• TASK TO COMPLETE: Copy the items from the beginning through the line containing "Cookie Policy", inclusive, substituting "Kontaktirajte nas" for "Kontakt" and leaving everything else unchanged.

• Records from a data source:
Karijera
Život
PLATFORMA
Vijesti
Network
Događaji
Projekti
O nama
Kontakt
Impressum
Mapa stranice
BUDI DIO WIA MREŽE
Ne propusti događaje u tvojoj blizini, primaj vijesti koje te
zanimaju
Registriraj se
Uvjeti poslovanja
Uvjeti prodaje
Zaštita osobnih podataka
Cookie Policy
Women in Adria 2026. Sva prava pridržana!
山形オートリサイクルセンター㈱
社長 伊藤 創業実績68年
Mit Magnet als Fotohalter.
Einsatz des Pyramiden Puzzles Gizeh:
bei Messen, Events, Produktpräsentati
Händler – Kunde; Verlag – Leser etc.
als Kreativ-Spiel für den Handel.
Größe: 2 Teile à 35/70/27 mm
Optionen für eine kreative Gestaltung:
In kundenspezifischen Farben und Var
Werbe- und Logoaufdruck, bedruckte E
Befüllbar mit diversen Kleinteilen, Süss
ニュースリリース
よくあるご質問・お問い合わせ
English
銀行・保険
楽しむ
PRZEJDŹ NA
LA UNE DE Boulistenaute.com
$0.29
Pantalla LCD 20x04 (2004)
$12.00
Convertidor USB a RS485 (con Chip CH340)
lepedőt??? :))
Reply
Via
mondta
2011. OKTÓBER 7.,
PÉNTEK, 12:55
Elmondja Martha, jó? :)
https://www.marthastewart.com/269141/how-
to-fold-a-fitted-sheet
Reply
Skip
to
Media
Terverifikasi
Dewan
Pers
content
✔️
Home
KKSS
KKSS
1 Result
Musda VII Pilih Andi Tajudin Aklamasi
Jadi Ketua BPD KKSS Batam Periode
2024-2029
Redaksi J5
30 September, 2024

• ANSWER TO THE PROBLEM:
Karijera
Život
PLATFORMA
Vijesti
Network
Događaji
Projekti
O nama
Kontaktirajte nas
Impressum
Mapa stranice
BUDI DIO WIA MREŽE
Ne propusti događaje u tvojoj blizini, primaj vijesti koje te
zanimaju
Registriraj se
Uvjeti poslovanja
Uvjeti prodaje
Zaštita osobnih podataka
Cookie Policy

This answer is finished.